« Il s’agit d'économie, imbécile »

Elizabeth May

Je n’ai jamais aimé ce slogan emblématique sorti du centre de planification de Clinton. J’éprouve une aversion viscérale à traiter quiconque « d’imbécile. » (Il s’agit sans aucun doute d’une réaction attribuable au fait d'avoir eu une mère qui croyait aux bonnes manières.)

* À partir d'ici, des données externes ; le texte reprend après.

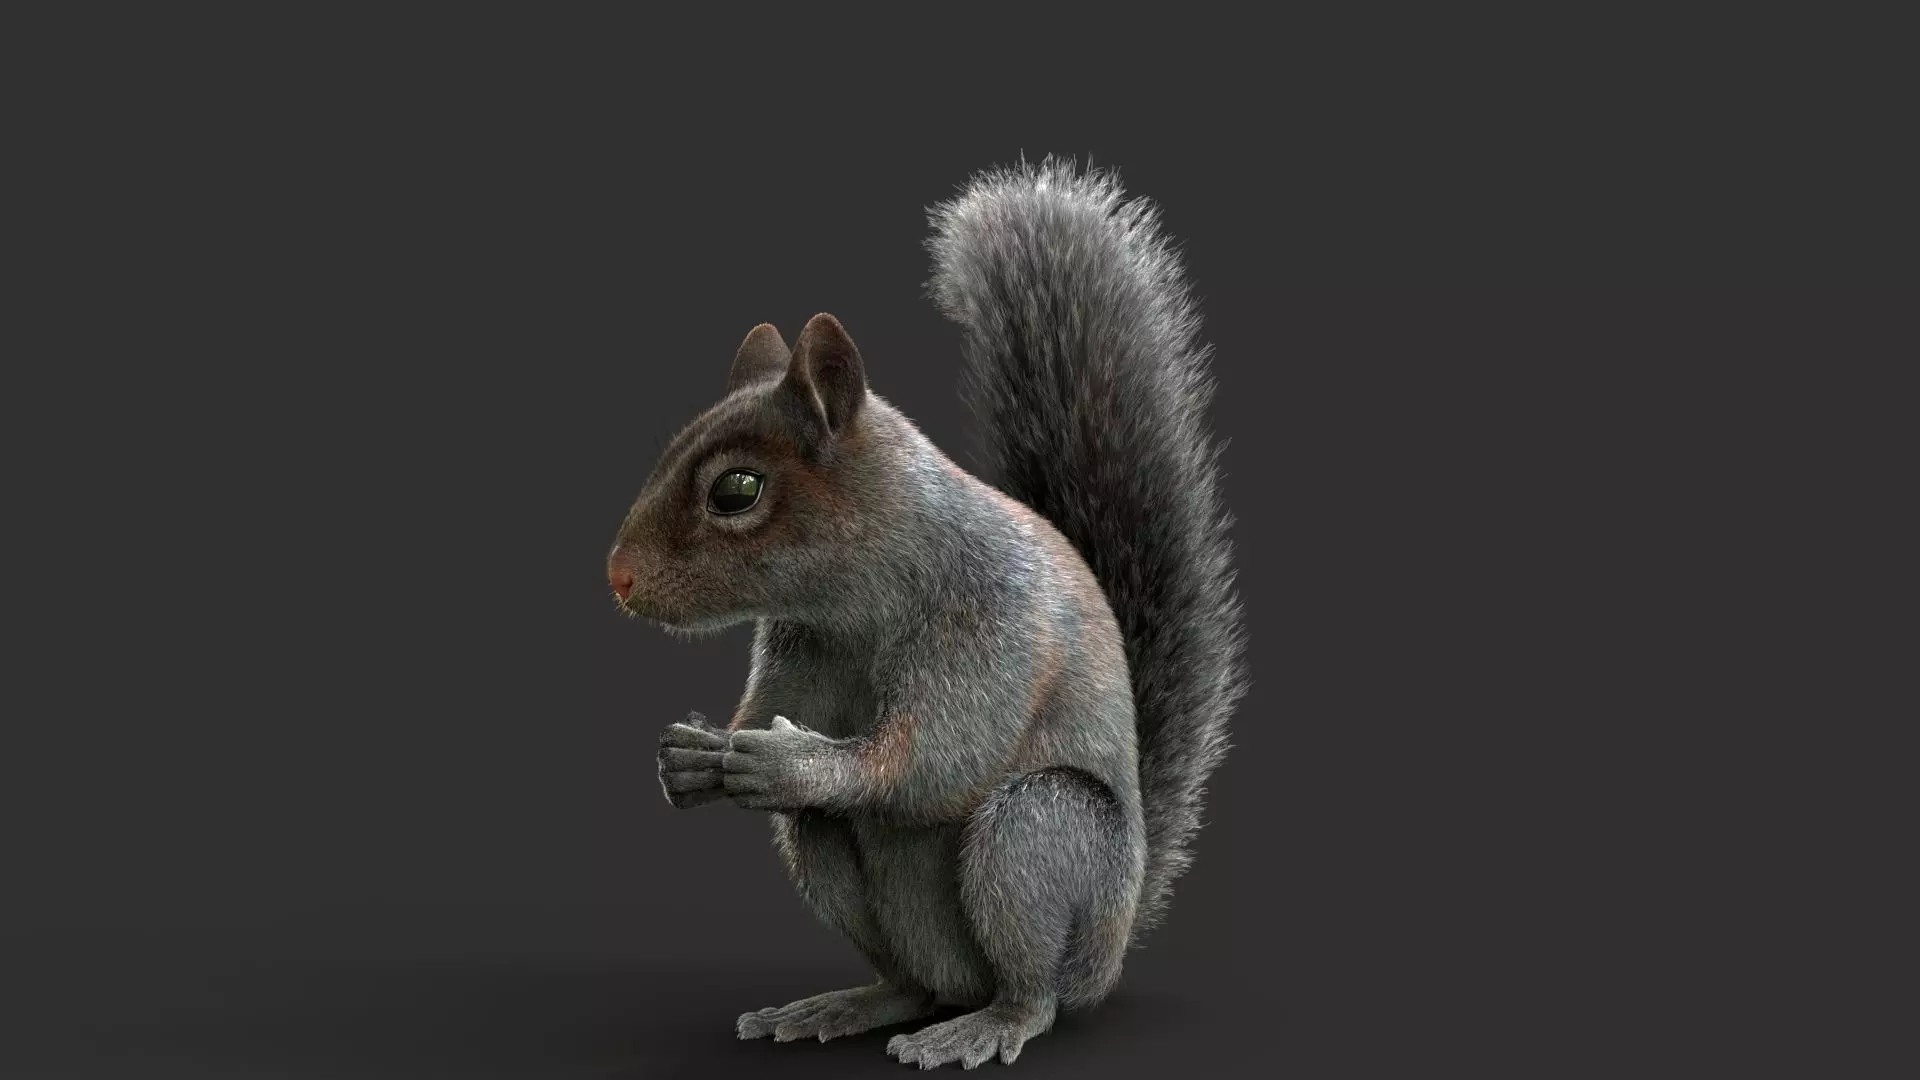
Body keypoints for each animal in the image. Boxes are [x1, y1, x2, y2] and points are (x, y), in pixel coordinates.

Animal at [607, 158, 1245, 1069]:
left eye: (736, 489)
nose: (616, 578)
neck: (854, 602)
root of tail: (1112, 946)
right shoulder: (797, 644)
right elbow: (770, 712)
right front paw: (690, 756)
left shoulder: (991, 614)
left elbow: (937, 757)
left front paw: (794, 763)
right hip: (850, 883)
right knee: (900, 967)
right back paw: (849, 1004)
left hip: (1038, 839)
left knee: (1035, 984)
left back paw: (987, 1025)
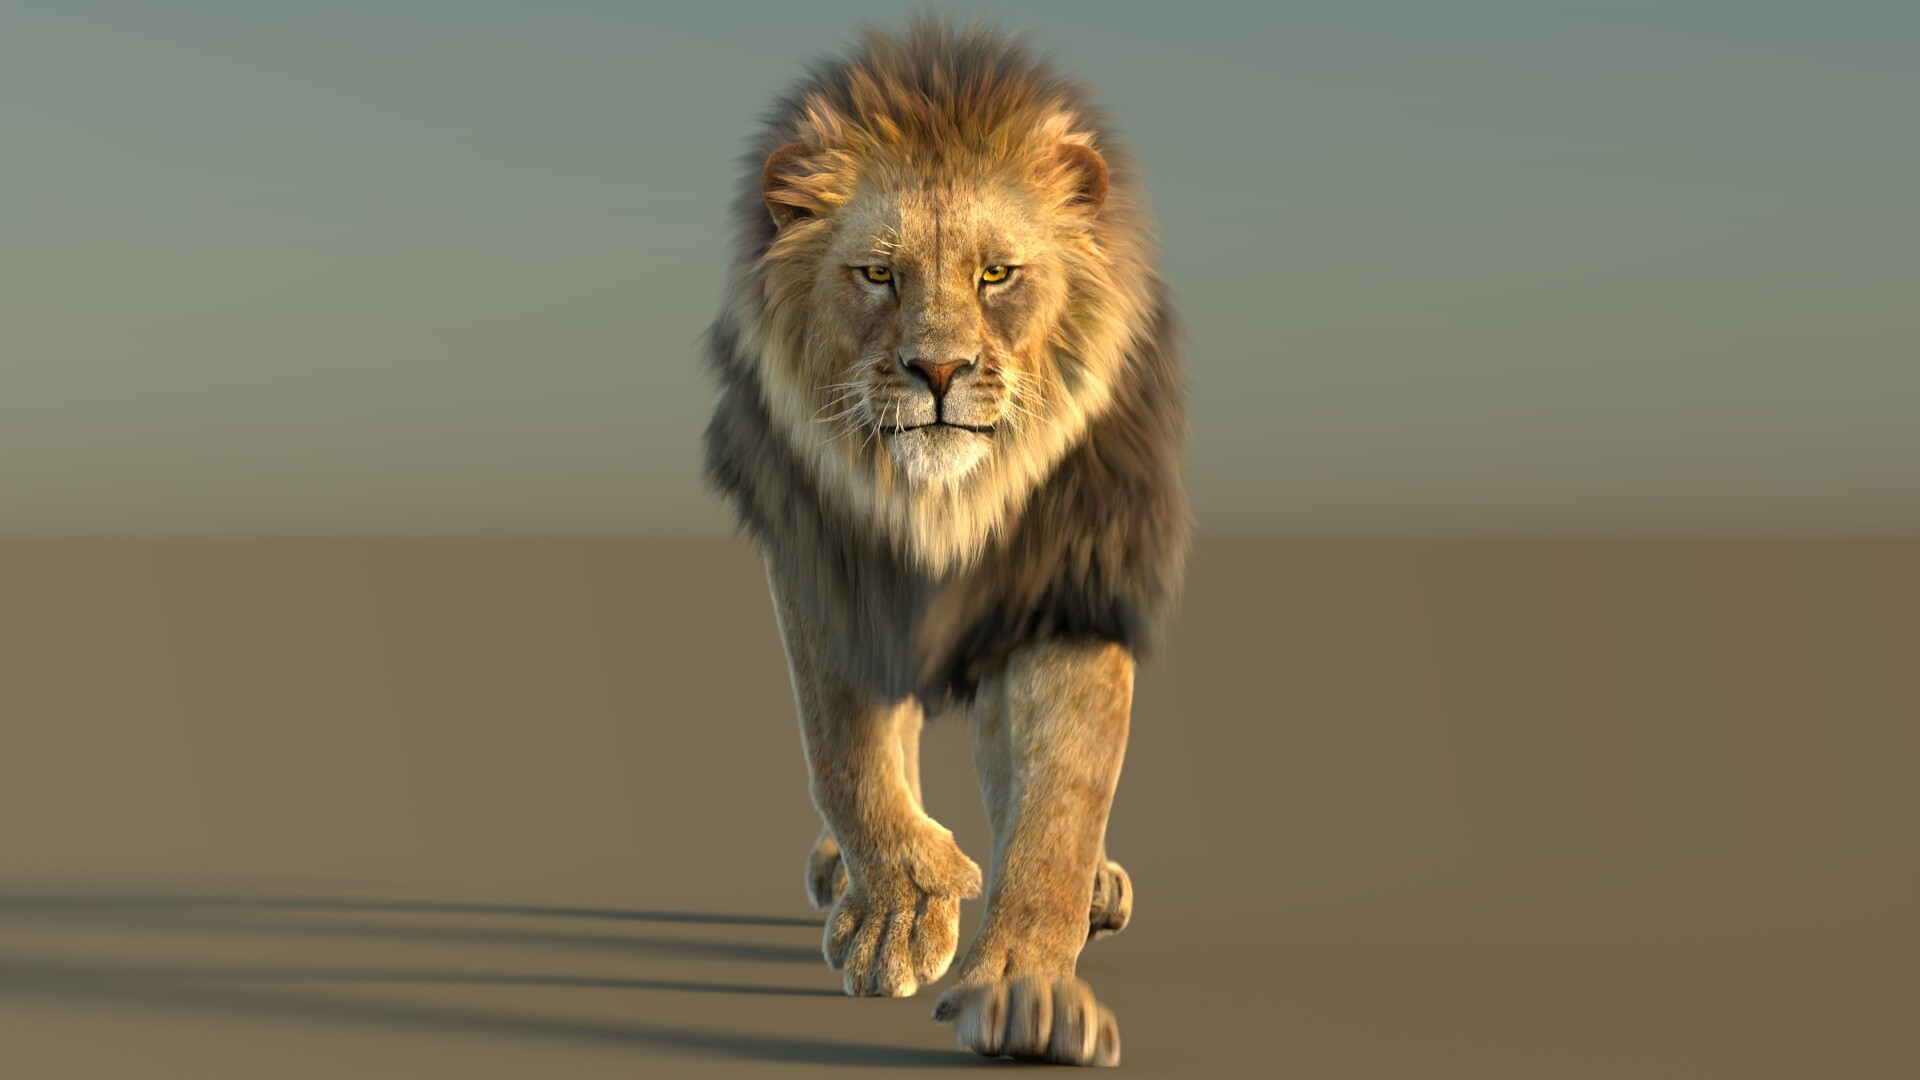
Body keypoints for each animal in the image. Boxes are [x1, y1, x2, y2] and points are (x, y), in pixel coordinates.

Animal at [701, 16, 1188, 1067]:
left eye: (996, 274)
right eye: (879, 273)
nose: (938, 370)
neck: (943, 505)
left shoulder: (1071, 576)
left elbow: (1059, 803)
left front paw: (1025, 991)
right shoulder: (824, 557)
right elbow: (845, 750)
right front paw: (901, 903)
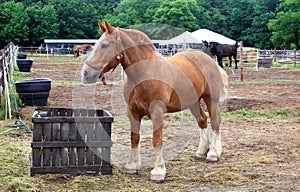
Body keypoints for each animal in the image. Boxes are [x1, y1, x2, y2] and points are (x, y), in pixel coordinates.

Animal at [81, 20, 229, 182]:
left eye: (105, 45)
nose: (86, 73)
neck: (144, 72)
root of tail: (211, 61)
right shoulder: (133, 112)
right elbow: (134, 138)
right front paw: (132, 165)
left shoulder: (157, 112)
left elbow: (157, 140)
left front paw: (158, 171)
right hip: (193, 102)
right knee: (202, 120)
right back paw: (202, 151)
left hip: (210, 99)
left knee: (215, 121)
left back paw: (213, 153)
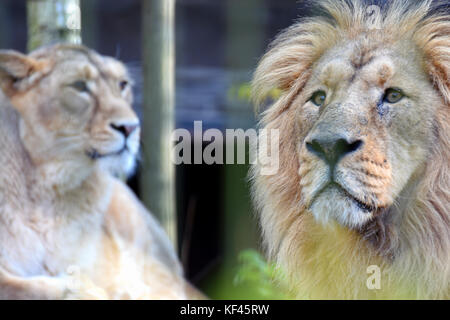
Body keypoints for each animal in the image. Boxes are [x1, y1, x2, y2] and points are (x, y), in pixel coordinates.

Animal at [0, 43, 190, 298]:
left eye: (122, 84)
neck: (47, 190)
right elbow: (22, 286)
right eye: (79, 86)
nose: (130, 127)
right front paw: (80, 288)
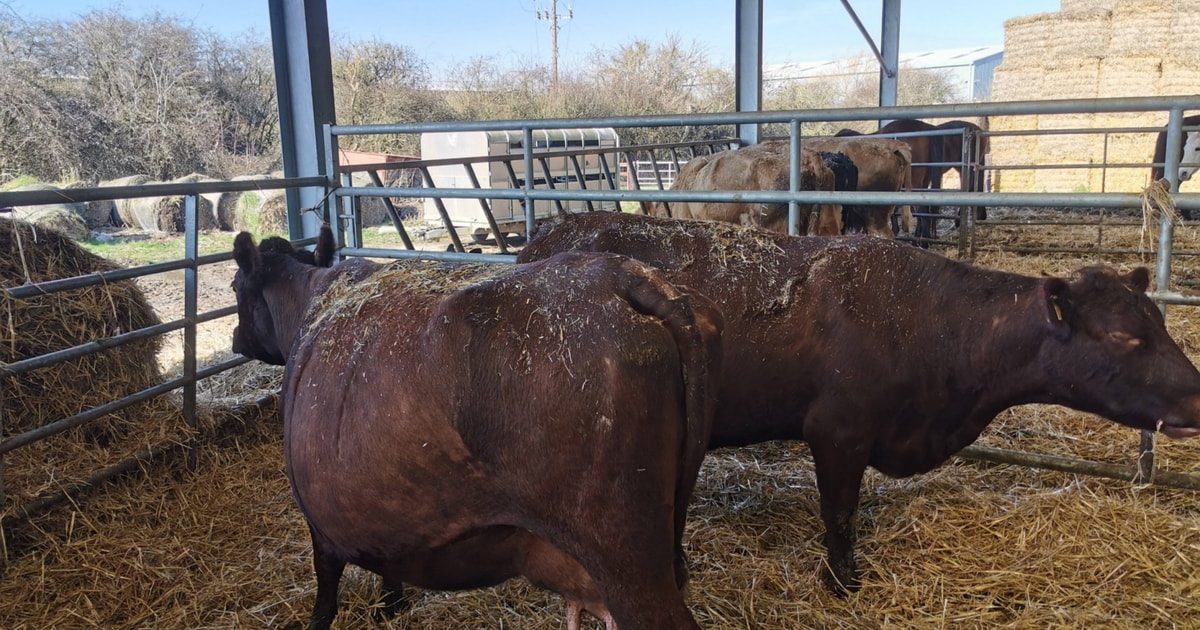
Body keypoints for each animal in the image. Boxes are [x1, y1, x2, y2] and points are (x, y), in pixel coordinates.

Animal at [231, 226, 723, 630]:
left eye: (237, 287)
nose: (235, 338)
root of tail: (624, 276)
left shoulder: (319, 517)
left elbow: (325, 583)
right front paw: (389, 605)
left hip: (622, 556)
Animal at [517, 211, 1200, 596]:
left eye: (1160, 322)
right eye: (1124, 337)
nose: (1196, 398)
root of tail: (550, 231)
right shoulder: (837, 431)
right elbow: (839, 511)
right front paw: (843, 579)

Cela dit, ces mots courent dans ma tête comme au marathon de Boston depuis jeudi dernier et depuis la présentation du bilan financier par le gouvernement Harper. Comme je l’ai déjà bien expliqué, l’énoncé économique du gouvernement Harper envoyait le mauvais message – celui de l’austérité et de la restriction. Restons calmes et ne nous approchons pas de ces beaux cadeaux enrubannés qu'on nous présente en abondance pour le temps des Fêtes. Le gouvernement a inventé un surplus sur 5 ans que personne n’a cru. Le tripotage des états financiers est une description populaire pour qualifier la méthode de gestion de M. Flaherty. De plus, dans le but d'obtenir un minuscule surplus, le gouvernement Harper a compté comme de l'argent en poche la vente d'actifs non spécifiés appartenant au gouvernement fédéral. Dans une entorse surprenante à ses engagements au Sommet de l’APEC tenu récemment au Pérou, le premier ministre a finalement annoncé des déficits, et l’entorse s’est poursuivie avec la présentation de son programme promis pour stimuler l’économie. Et, comme tout le monde le sait, sa tentative de faire passer un effort visant à mener son opposition politique à la faillite pour une mesure économique a été l’une des trop nombreuses tactiques impitoyables qu’il a mises en œuvre. La spectaculaire division du Parlement depuis ce jour a soulevé des éléments qui pourraient menacer la stabilité nationale.

Ces éléments ne se trouvent pas dans l’offre d'un gouvernement de coalition présentée par les partis de l'opposition. La menace contre l'unité nationale se trouve plutôt dans la réponse que donnent les Conservateurs de Harper pour empêcher cette coalition de prendre le pouvoir. Dans leur désir désespéré de s'accrocher au pouvoir, les Conservateurs risquent d'attiser la flamme du souverainisme québécois alors que la popularité d’un projet national au Québec est suffisamment faible au point que le Bloc se prépare à signer une trêve avec des partis fédéralistes. L’initiative du Bloc devrait être célébrée. Au lieu de cela, cette initiative ainsi que les aspirations du Québec sont diabolisées.

M. Harper a la mémoire extrêmement courte. Il semble avoir oublié qu’il a lui-même offert à MM. Layton et Duceppe de former un gouvernement avec eux plutôt que de déclencher des élections, si le gouvernement libéral minoritaire de Paul Martin était défait. Le fait qu’il ait compté sur le soutien du Bloc pour assurer la survie de son gouvernement lors de nombreuses motions de confiance lui a totalement sorti de l’esprit.

Pendant ce temps, la source de cette agitation, soit des perspectives économiques qui vont de mal en pis, est foulée aux pieds. S’il y avait la tenue d’un vote de confiance, la gouverneure générale pourrait décider, dans l’exercice de ses fonctions, de permettre la formation d’un gouvernement de coalition. Ce dernier pourrait ensuite mettre de l’avant un programme qui stimulerait l’économie. Par contre, si M. Harper réussit à éviter la tenue du vote, il sait qu’il sera perdant dans la prorogation de la Chambre des communes, car le pays sera plongé dans une campagne non officielle opposant les Conservateurs à la coalition jusqu’à ce que la Chambre reprenne ses activités. Les mesures destinées à stimuler l’économie seront remises à plus tard. Et l’humeur de la population risque de se détériorer.

Pendant toute la Deuxième Guerre mondiale, Winston Churchill s’est présenté à la Chambre. Il n’a jamais eu peur de débattre les politiques, car il avait un profond respect pour la démocratie et le processus parlementaire. Proroger la Chambre après une session parlementaire de deux semaines dans le but d’éviter de perdre un vote n’est pas très churchillien, et ce n’est pas non plus dans l’intérêt du pays.

Le Parti Vert appuie la coalition. Néanmoins, les esprits moins échauffés doivent conseiller la prudence dans tous les camps. Si M. Harper choisit de ne pas céder et de ne pas permettre la tenue du vote de confiance, la coalition devra trouver un moyen pour s’assurer que les actions du gouvernement servant à protéger notre économie ne seront pas utilisées pour exacerber davantage la situation.

Elizabeth May, O.C., est chef du Parti Vert du Canada.